Entnimm der Seite den vollständigen Auszug zu Gewalt gegen Frauen und gib ihn Wort für Wort unverändert wieder.

*BEREITGESTELLTER AUSZUG*:

********

Gewalt gegen Frauen ist international und sie ist für alle gegenwärtig. Sie ist unabhängig von Milieu, Schicht, Status und Einkommen, Nationalität, Land!

Aber: Es gibt Lebensphasen, in denen sind Frauen einem besonderen Gewaltrisiko ausgesetzt. Ich möchte als Vorsitzende von Pro Familia Hamburg darüber sprechen, da sie gesellschaftlich mit einem anderen Bild belegt sind – und damit wird die Gewalt zugleich tabuisiert. Ich zitiere dazu aus dem Landesaktionsplan Opferschutz der Freien und Hansestadt Hamburg (Seite 10):

Frauen sind im Kontext von Schwangerschaft und Geburt nach Untersuchungsergebnissen einem erhöhten Risiko ausgesetzt, Opfer von körperlicher, sexueller und psychischer Gewalt zu werden. … Mit der Schwangerschaft kann Gewalt durch den Partner sogar erstmalig beginnen. Gewalt kann sich in der Schwangerschaft fortsetzen. Ebenso kann eine Schwangerschaft selbst eine Folge von sexueller Gewalt in der Paarbeziehung sein.

Liebe Anwesende, ich habe das in meinem Leben auch einmal konkret erlebt: Eine gute Bekannte war im achten Monat schwanger, als ihr Ehemann sie in den Bauch getreten hat. Sie hat das damals einzig richtige gemacht: Sie hat sich von ihm getrennt. Und danach mehrere Monate bei uns gelebt. Wir haben in dieser Zeit Unglaubliches erlebt: Etwa einen wütenden Ehemann vor unserem Haus oder anwaltliche Schreiben, die nur so strotzten von Lügen und Falschdarstellungen: Täter-Opfer-Umkehr. Erfahrungen, die die Mitarbeiterinnen aus Frauenhäusern sicher gut kennen. Die sich aber Etliche gar nicht vorstellen können: Junge Familie, junges Glück. Was anderes gilt in der Öffentlichkeit nicht.

********

Einträge des Datensatzes:

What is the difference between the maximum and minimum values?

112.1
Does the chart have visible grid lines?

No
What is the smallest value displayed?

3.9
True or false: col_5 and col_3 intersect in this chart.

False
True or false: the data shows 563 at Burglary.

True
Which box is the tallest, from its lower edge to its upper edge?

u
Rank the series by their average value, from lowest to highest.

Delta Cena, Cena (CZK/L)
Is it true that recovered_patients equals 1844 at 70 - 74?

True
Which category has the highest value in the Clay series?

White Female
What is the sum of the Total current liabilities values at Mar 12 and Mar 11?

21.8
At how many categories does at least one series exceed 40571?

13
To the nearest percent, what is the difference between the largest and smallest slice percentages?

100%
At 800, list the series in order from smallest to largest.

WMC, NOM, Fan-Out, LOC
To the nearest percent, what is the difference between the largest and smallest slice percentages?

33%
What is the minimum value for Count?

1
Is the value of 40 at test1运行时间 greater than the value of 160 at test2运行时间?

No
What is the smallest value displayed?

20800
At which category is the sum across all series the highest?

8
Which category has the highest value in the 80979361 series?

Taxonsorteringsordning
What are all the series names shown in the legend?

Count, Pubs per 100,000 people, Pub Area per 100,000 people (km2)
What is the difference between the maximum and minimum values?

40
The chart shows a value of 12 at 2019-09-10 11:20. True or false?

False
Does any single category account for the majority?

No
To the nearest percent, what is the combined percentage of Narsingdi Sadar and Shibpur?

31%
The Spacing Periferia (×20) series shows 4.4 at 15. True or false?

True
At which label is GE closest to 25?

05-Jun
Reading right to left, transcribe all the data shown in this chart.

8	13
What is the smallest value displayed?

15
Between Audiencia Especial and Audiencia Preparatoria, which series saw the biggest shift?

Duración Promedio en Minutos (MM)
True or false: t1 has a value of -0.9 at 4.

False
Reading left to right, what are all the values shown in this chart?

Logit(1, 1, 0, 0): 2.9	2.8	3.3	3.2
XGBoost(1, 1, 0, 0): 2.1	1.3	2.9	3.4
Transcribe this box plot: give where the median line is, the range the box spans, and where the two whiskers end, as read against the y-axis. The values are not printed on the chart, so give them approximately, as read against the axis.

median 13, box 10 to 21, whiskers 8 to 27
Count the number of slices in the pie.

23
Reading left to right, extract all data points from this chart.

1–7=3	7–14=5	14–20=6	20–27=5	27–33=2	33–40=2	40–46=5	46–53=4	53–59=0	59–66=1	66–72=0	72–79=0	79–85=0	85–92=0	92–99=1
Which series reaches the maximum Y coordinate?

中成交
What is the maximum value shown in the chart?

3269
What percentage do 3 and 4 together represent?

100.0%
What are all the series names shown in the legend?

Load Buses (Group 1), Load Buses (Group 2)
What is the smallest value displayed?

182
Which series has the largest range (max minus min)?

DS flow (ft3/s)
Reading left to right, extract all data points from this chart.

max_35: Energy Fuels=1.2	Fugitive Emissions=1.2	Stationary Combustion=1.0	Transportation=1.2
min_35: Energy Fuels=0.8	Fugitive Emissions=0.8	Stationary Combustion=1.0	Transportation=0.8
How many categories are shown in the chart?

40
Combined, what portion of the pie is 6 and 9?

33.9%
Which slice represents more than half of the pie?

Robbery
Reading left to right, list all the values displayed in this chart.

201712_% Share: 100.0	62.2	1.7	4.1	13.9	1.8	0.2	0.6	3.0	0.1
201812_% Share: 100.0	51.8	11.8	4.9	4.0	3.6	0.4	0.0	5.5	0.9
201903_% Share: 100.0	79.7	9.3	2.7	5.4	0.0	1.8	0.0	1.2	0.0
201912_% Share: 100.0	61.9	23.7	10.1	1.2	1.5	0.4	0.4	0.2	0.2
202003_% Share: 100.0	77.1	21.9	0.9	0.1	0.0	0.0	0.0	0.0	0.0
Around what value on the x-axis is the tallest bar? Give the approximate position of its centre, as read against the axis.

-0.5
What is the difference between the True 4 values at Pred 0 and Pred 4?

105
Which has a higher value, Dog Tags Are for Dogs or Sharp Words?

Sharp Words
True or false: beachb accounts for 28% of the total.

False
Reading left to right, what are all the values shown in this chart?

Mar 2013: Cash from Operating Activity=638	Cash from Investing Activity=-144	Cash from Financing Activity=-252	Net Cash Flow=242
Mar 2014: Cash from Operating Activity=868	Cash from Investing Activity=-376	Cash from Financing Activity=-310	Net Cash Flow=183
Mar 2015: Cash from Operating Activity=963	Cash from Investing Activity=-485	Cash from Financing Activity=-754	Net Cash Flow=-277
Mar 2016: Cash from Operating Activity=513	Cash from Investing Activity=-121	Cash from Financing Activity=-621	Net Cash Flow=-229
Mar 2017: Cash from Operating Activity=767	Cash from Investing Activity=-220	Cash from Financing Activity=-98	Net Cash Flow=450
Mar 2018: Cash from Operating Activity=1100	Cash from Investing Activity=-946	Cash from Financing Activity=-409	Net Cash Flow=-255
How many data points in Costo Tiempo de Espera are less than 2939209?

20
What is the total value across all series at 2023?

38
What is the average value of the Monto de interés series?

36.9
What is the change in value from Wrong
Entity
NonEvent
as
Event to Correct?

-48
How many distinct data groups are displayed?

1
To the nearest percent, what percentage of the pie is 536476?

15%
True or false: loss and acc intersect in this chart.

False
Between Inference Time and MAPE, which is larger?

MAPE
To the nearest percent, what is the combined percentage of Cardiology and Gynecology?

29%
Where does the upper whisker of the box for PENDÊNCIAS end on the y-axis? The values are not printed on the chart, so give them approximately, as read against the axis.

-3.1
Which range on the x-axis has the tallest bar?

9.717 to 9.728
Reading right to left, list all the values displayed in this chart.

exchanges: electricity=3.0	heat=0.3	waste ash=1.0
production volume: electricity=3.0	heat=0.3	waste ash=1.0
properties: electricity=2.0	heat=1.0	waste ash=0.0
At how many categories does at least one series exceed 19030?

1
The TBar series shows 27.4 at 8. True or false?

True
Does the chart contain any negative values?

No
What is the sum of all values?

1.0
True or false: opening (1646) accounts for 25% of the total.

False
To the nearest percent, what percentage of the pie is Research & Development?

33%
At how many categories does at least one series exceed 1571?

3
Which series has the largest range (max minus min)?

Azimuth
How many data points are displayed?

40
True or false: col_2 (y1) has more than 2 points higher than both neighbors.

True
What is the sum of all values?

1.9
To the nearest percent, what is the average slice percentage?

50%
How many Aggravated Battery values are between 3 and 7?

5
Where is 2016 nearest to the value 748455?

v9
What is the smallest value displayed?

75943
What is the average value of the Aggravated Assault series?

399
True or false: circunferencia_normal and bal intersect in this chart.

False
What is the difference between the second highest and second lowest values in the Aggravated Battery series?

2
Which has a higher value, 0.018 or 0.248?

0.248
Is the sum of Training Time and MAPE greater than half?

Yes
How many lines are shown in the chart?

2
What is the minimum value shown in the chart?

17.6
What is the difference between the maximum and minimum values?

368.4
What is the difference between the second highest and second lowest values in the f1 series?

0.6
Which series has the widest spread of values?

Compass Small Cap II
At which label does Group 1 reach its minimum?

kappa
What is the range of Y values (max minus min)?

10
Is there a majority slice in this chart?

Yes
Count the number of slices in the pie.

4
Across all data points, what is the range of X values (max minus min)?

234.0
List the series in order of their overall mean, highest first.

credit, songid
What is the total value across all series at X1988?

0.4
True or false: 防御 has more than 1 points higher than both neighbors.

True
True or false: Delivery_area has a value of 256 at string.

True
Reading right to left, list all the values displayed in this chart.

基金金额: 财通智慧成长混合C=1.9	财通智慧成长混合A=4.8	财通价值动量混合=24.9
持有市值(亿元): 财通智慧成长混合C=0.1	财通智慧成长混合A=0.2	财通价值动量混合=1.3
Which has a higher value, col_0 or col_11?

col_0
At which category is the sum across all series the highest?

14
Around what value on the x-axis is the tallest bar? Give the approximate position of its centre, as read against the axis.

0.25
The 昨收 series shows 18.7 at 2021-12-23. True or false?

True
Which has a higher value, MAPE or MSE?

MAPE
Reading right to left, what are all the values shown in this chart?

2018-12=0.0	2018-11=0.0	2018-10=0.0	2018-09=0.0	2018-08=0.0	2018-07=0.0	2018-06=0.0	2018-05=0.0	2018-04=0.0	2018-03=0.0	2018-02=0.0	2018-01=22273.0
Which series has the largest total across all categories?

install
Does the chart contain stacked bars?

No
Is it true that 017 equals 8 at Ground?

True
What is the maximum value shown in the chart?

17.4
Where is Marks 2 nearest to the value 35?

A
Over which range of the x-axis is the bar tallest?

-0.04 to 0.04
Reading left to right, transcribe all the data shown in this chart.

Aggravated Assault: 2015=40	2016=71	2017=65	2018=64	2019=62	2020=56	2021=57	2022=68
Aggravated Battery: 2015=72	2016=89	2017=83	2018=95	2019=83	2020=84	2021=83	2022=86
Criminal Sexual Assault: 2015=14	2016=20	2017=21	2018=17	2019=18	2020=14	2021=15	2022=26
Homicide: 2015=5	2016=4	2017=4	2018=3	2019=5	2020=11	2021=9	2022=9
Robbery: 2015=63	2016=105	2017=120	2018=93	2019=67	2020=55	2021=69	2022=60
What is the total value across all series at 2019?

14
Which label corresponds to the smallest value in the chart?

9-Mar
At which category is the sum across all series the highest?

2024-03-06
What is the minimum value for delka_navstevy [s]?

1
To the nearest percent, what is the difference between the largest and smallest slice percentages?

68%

********

*AUSGABE FOLGT*:
Gewalt gegen Frauen ist international und sie ist für alle gegenwärtig. Sie ist unabhängig von Milieu, Schicht, Status und Einkommen, Nationalität, Land!

Aber: Es gibt Lebensphasen, in denen sind Frauen einem besonderen Gewaltrisiko ausgesetzt. Ich möchte als Vorsitzende von Pro Familia Hamburg darüber sprechen, da sie gesellschaftlich mit einem anderen Bild belegt sind – und damit wird die Gewalt zugleich tabuisiert. Ich zitiere dazu aus dem Landesaktionsplan Opferschutz der Freien und Hansestadt Hamburg (Seite 10):

Frauen sind im Kontext von Schwangerschaft und Geburt nach Untersuchungsergebnissen einem erhöhten Risiko ausgesetzt, Opfer von körperlicher, sexueller und psychischer Gewalt zu werden. … Mit der Schwangerschaft kann Gewalt durch den Partner sogar erstmalig beginnen. Gewalt kann sich in der Schwangerschaft fortsetzen. Ebenso kann eine Schwangerschaft selbst eine Folge von sexueller Gewalt in der Paarbeziehung sein.

Liebe Anwesende, ich habe das in meinem Leben auch einmal konkret erlebt: Eine gute Bekannte war im achten Monat schwanger, als ihr Ehemann sie in den Bauch getreten hat. Sie hat das damals einzig richtige gemacht: Sie hat sich von ihm getrennt. Und danach mehrere Monate bei uns gelebt. Wir haben in dieser Zeit Unglaubliches erlebt: Etwa einen wütenden Ehemann vor unserem Haus oder anwaltliche Schreiben, die nur so strotzten von Lügen und Falschdarstellungen: Täter-Opfer-Umkehr. Erfahrungen, die die Mitarbeiterinnen aus Frauenhäusern sicher gut kennen. Die sich aber Etliche gar nicht vorstellen können: Junge Familie, junges Glück. Was anderes gilt in der Öffentlichkeit nicht.